[TASK DETAILS]
Could you repeat every line below exactly, skipping the images?

[Data records]
■ ■ ■ ■ ■ ■ ■
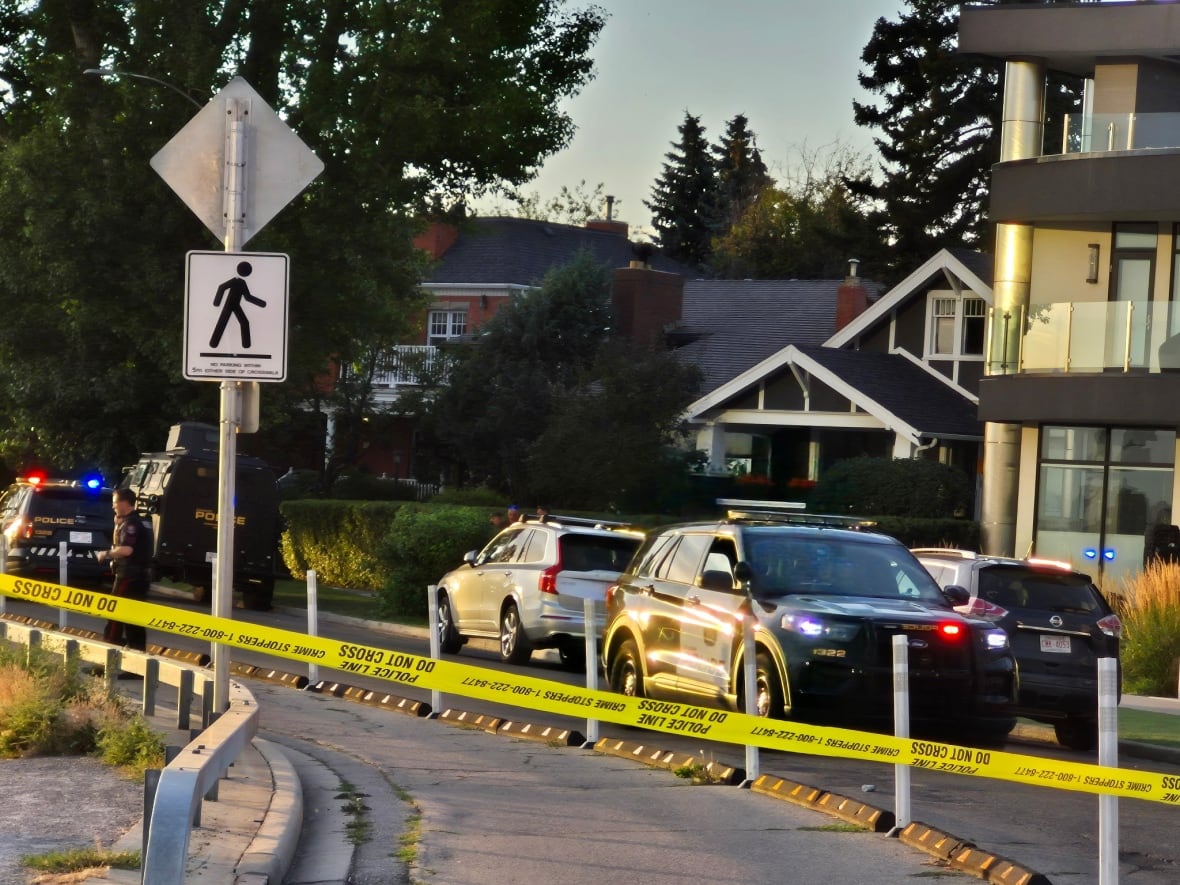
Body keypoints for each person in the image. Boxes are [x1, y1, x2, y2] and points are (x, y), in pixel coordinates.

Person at [95, 488, 154, 653]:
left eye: (115, 503)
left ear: (125, 503)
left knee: (114, 613)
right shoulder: (133, 521)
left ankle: (109, 653)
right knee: (133, 620)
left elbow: (127, 550)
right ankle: (137, 654)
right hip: (138, 576)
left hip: (129, 576)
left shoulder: (131, 524)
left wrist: (106, 554)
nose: (113, 506)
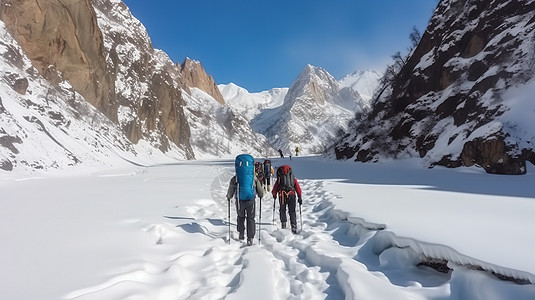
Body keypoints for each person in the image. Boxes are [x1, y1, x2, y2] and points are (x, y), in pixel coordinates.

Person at [226, 170, 265, 245]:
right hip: (251, 200)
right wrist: (260, 195)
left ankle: (241, 233)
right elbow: (260, 191)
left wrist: (229, 196)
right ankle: (250, 238)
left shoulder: (236, 178)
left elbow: (231, 188)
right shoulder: (253, 177)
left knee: (240, 217)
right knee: (250, 218)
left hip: (239, 200)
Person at [272, 165, 302, 233]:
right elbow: (297, 186)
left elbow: (275, 187)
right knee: (292, 211)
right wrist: (299, 196)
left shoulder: (280, 177)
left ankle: (283, 224)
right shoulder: (292, 177)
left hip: (282, 195)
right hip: (292, 194)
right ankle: (293, 225)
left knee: (282, 209)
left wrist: (274, 195)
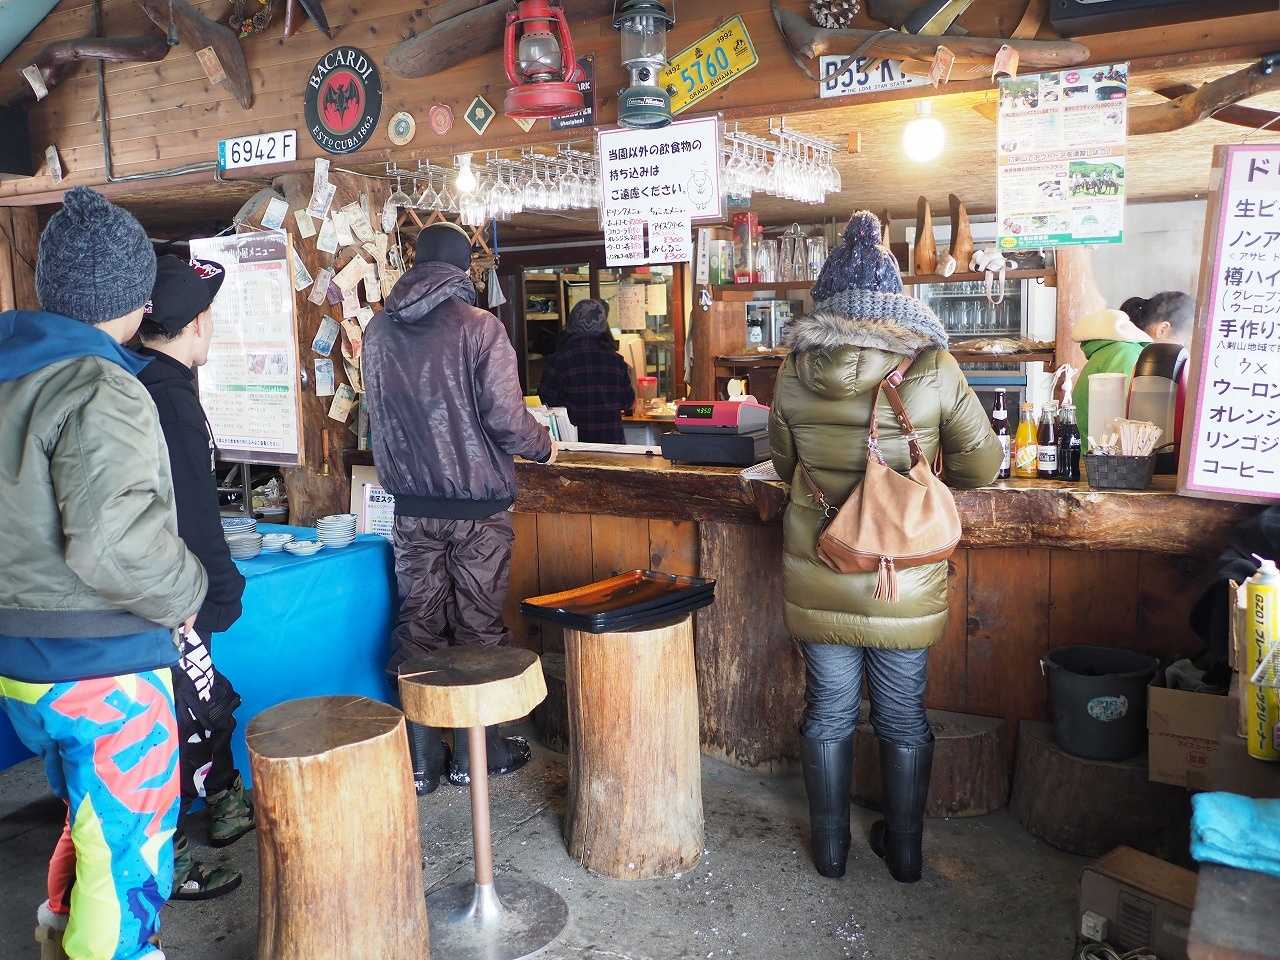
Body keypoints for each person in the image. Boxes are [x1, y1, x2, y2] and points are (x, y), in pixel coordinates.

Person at [0, 187, 207, 960]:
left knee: (89, 820)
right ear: (134, 298)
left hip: (21, 663)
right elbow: (114, 547)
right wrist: (187, 591)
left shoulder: (13, 374)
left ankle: (60, 932)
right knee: (128, 852)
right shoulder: (100, 384)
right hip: (100, 663)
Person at [769, 211, 1001, 884]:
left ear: (827, 301)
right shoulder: (932, 365)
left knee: (828, 712)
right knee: (901, 715)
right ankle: (904, 854)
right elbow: (982, 467)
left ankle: (830, 852)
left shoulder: (792, 369)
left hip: (821, 563)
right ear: (893, 299)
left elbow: (784, 466)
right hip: (902, 575)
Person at [363, 222, 556, 794]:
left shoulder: (378, 329)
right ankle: (478, 754)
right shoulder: (480, 327)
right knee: (477, 625)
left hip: (410, 506)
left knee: (417, 623)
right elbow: (505, 419)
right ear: (462, 268)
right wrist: (544, 445)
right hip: (476, 507)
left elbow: (379, 415)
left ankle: (422, 763)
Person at [136, 255, 254, 902]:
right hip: (175, 591)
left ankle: (224, 804)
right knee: (186, 712)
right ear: (198, 323)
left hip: (156, 586)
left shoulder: (142, 381)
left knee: (201, 703)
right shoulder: (171, 399)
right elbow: (193, 511)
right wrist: (221, 584)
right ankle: (170, 853)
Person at [538, 298, 636, 443]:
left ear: (571, 324)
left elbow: (544, 404)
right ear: (603, 326)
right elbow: (628, 402)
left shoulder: (558, 361)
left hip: (573, 444)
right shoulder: (616, 361)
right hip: (612, 444)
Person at [1070, 305, 1152, 435]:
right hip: (1102, 445)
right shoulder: (1126, 353)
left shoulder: (1104, 353)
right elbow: (1119, 418)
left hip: (1087, 444)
■ ■ ■ ■ ■ ■ ■
[ANSWER]
Body keypoints for each person in the image. Boxes are [x1, y1, x2, y2] and points are (x, y), in pixel coordinates.

Person at [95, 488, 154, 653]:
left eye: (115, 503)
left ear: (125, 503)
left knee: (114, 613)
right shoulder: (133, 521)
left ankle: (109, 653)
right knee: (133, 620)
left elbow: (127, 550)
right ankle: (137, 654)
right hip: (138, 576)
left hip: (129, 576)
left shoulder: (131, 524)
left wrist: (106, 554)
nose: (113, 506)
Body keypoints for each person in the image. Boxes are [x1, y1, x2, y2] and points are (x, y), in pixel coordinates.

Person at [226, 170, 265, 245]:
right hip: (251, 200)
right wrist: (260, 195)
left ankle: (241, 233)
right elbow: (260, 191)
left wrist: (229, 196)
right ankle: (250, 238)
left shoulder: (236, 178)
left elbow: (231, 188)
right shoulder: (253, 177)
left knee: (240, 217)
right knee: (250, 218)
left hip: (239, 200)
Person at [272, 165, 302, 233]:
right elbow: (297, 186)
left elbow: (275, 187)
right knee: (292, 211)
right wrist: (299, 196)
left shoulder: (280, 177)
left ankle: (283, 224)
right shoulder: (292, 177)
left hip: (282, 195)
right hip: (292, 194)
right ankle: (293, 225)
left knee: (282, 209)
left wrist: (274, 195)
Body keypoints for each person in the image. Boxes are [x1, y1, x2, y2] and points are (x, y), in pixel coordinates.

Person at [0, 187, 207, 960]:
left knee: (89, 820)
right ear: (134, 298)
left hip: (21, 663)
right elbow: (114, 547)
right wrist: (187, 591)
left shoulder: (13, 374)
left ankle: (60, 932)
right knee: (128, 852)
right shoulder: (100, 384)
right hip: (100, 663)
Person at [769, 211, 1001, 884]:
left ear: (827, 301)
right shoulder: (932, 365)
left knee: (828, 712)
right knee: (901, 715)
right ankle: (904, 854)
right elbow: (982, 467)
left ankle: (830, 852)
left shoulder: (792, 369)
left hip: (821, 563)
right ear: (893, 299)
left elbow: (784, 466)
right hip: (902, 575)
Person at [363, 222, 556, 794]:
left shoulder: (378, 329)
right ankle: (478, 754)
right shoulder: (480, 327)
right knee: (477, 625)
left hip: (410, 506)
left knee: (417, 623)
right elbow: (505, 419)
right ear: (462, 268)
right wrist: (544, 445)
right hip: (476, 507)
left elbow: (379, 415)
left ankle: (422, 763)
Person at [136, 255, 254, 902]:
right hip: (175, 591)
left ankle: (224, 804)
right knee: (186, 712)
right ear: (198, 323)
left hip: (156, 586)
left shoulder: (142, 381)
left knee: (201, 703)
right shoulder: (171, 399)
right elbow: (193, 511)
right wrist: (221, 584)
right ankle: (170, 853)
Person at [538, 298, 636, 443]:
left ear: (571, 324)
left elbow: (544, 404)
right ear: (603, 326)
right elbow: (628, 402)
left shoulder: (558, 361)
left hip: (573, 444)
right shoulder: (616, 361)
right hip: (612, 444)
Person at [1070, 305, 1152, 435]:
right hip: (1102, 445)
right shoulder: (1126, 353)
left shoulder: (1104, 353)
right elbow: (1119, 418)
left hip: (1087, 444)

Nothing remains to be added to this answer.